Thursday, July 02, 2009

The Afghanistan Surge Begins - Or Does It?

Our warriors in Helmand province are engaged in a large operation against the Taliban, according to the WAPO.

But based on what our Marine's own commander is saying (no doubt dictated by the Obama Administration) I doubt the Taliban is exactly quaking in their turbans:

Once Marine units arrive in their designated towns and villages, they have been instructed to build and live in small outposts among the local population. The brigade's commander, Brig. Gen. Lawrence D. Nicholson, said his Marines will focus their efforts on protecting civilians from the Taliban and on restoring Afghan government services, instead of mounting a series of hunt-and-kill missions against the insurgents.

"We're doing this very differently," Nicholson said to his senior officers a few hours before the mission began. "We're going to be with the people. We're not going to drive to work. We're going to walk to work." {...}

The U.S. strategy here is predicated on the belief that a majority of people in Helmand do not favor the Taliban, which enforces a strict brand of Islam that includes an-eye-for-an-eye justice and strict limits on personal behavior. Instead, U.S. officials believe, residents would rather have the Afghan government in control, but they have been cowed into supporting the Taliban because there was nobody to protect them. {...}

"Our focus is not the Taliban," Nicholson told his officers. "Our focus must be on getting this government back up on its feet." {..}

In meetings with his commanders at forward operating bases over the past three days, Nicholson acknowledged that focusing on governance and population security does not come as naturally to Marines as conducting offensive operations, but he told them it is essential that they focus on "reining in the pit bulls."

"We're not going to measure your success by the number of times your ammunition is resupplied. . . . Our success in this environment will be very much predicated on restraint," he told a group of officers from the 2nd Battalion, 8th Marines on Sunday. "You're going to drink lots of tea. You're going to eat lots of goat. Get to know the people. That's the reason why we're here."

General Douglas MacArthur once answered a reporter who asked him to define defensive war by using one word: "Defeat."

A few things stand out here. First you might remember that a certain presidential candidate criticized then-President Bush for alienating our allies and promised that he would mend those relationships and get NATO to send more troops. Now that he actually has the job of commander-in-chief, it's obvious from who's doing the heavy lifting in Helmand that President Obama's rhetoric on this subject was just another crack fantasy.

Second, there's a huge assumption being made here that the people of Helmand are instinctively anti-Taliban and favor the Karzhai Afghan government. I'm not sure I'd take that bet.

The population of Helmand province is mostly made up of ethnic Pashtuns,the same group the Taliban is primarily composed of. And Helmand is surrounded by Pashtun controlled areas with substantial Taliban influence, Kandahar province to its east and Nimroz province to the west. Pakistan makes up its southern border.

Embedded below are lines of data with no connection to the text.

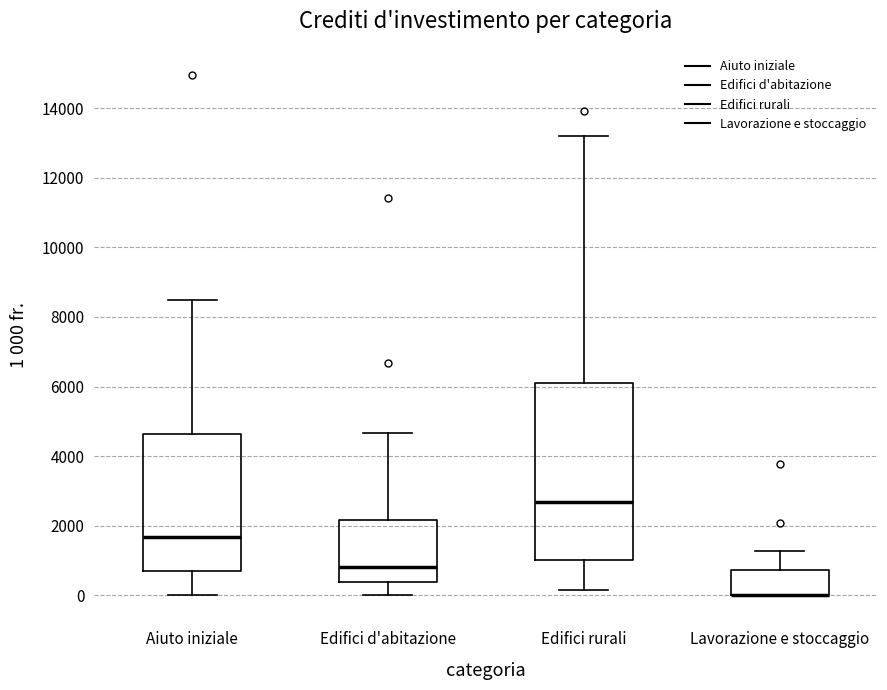

Reading left to right, transcribe this box plot: for each box, give where its median line is, the range the box spans, and where its two whiskers end, as read against the y-axis. The values are not printed on the chart, so give them approximately, as read against the axis.

Aiuto iniziale: median 1600, box 600 to 4600, whiskers 0 to 8400
Edifici d'abitazione: median 800, box 400 to 2200, whiskers 0 to 4600
Edifici rurali: median 2600, box 1000 to 6200, whiskers 200 to 13200
Lavorazione e stoccaggio: median 0 (drawn on the box's lower edge), box 0 to 800, whiskers 0 to 1200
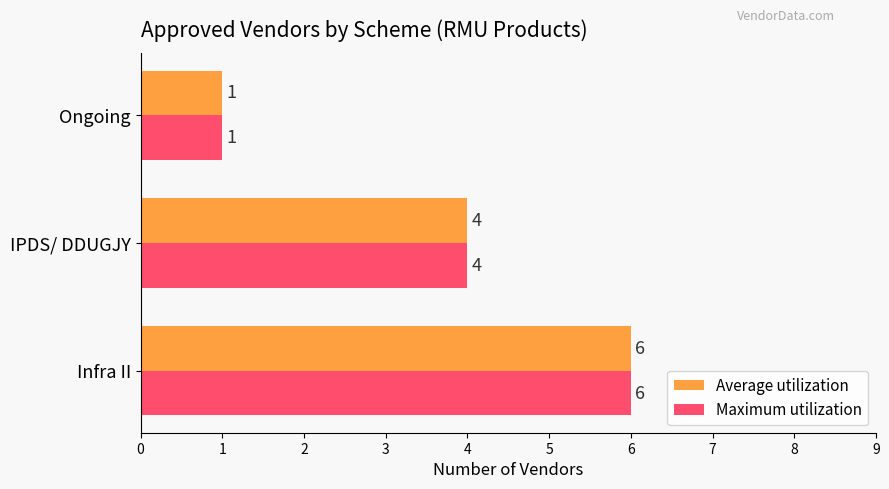

At which category is the sum across all series the highest?

Infra II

Given the tribal nature and clan loyalties inherent in Afghan society and its historic and traditional hatred of foreigners, the idea that the people of Helmand are going to jettison their Pashtun homeboys in favor of a bunch of stinking ferenghi infidels who want girls to go to school seems to be a long shot to me, especially since it's obvious that our warriors have some pretty restrictive Rules of Engagement in place.

I hope I'm mistaken, but this smells a lot like the old Hearts And Minds/ fortified villages strategy used in Vietnam.

Another factor I think complicates matters is Helmand's prominence as an opium growing area. It appears no one in the Obama Administration has taken up my idea of controlling the traffic and starving the Taliban of funds by offering the growers the option of selling the crops to us at market price or having their fields destroyed. That means our troops are going to be in the position of either looking the other way as the locals continue to deal with the Taliban or of trying to interfere with the traffic - which is not exactly going to win friends and influence people among the locals.

I sincerely hope someone sat down and thought about these angles before they dispatched our troops to drink tea, eat goat and hang out with the locals while they make sure to avoid shooting at the enemy too much.

1 comment:

nazar said...

This is reminiscent of the vietnam era helicopter raids that we would do, only to find that the vc had melted away because they knew they couldn't stand up to american firepower.

The taliban are there in helmand, and there's plenty of them. They're just slipping back into the shadows and waiting for us to leave. However, if we stay in the villages, that will make it harder for them, and we may win that area back.

In vietnam, the marines had a program called CAP -combined action platoons which involved one platoon protecting a village or a community with the aid of the local populace. Those areas were pacified quicker and stayed pacified longer than the areas in which we used hunt and destroy tactics.

I completely agree with your views on opium farming.